* Begin AVAILABLE DATA *

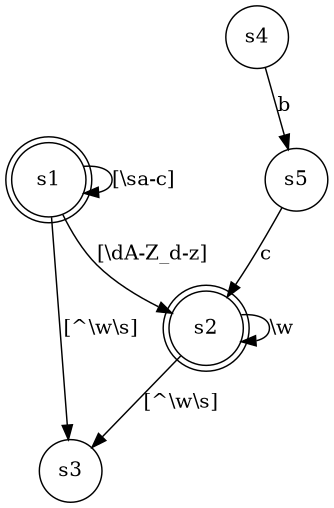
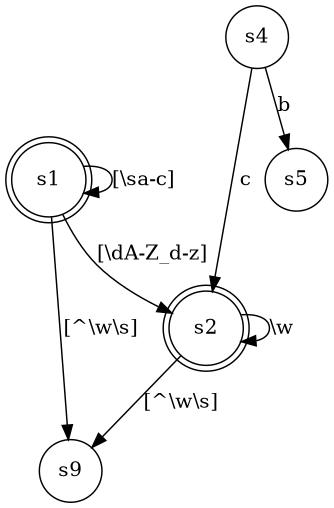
  digraph {
    rankdir=TB
    node [shape=circle]
    s1 [shape=doublecircle]
    s2 [shape=doublecircle]
-   s3
+   s3 [label=s9]
    s4
    s5
    s1 -> s1 [label="[\\sa-c]"]
    s1 -> s2 [label="[\\dA-Z_d-z]"]
    s1 -> s3 [label="[^\\w\\s]"]
    s2 -> s2 [label="\\w"]
    s2 -> s3 [label="[^\\w\\s]"]
    s4 -> s5 [label=b]
-   s5 -> s2 [label=c]
+   s4 -> s2 [label=c]
  }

* End AVAILABLE DATA *

WORK TO BE COMPLETED ▸ Edit the records by replacing "rankdir=TB" with "rankdir=LR" and changing nothing else. Give back every line except the pictures.

TASK RESULT ▸
  digraph {
    rankdir=LR
    node [shape=circle]
    s1 [shape=doublecircle]
    s2 [shape=doublecircle]
-   s3
+   s3 [label=s9]
    s4
    s5
    s1 -> s1 [label="[\\sa-c]"]
    s1 -> s2 [label="[\\dA-Z_d-z]"]
    s1 -> s3 [label="[^\\w\\s]"]
    s2 -> s2 [label="\\w"]
    s2 -> s3 [label="[^\\w\\s]"]
    s4 -> s5 [label=b]
-   s5 -> s2 [label=c]
+   s4 -> s2 [label=c]
  }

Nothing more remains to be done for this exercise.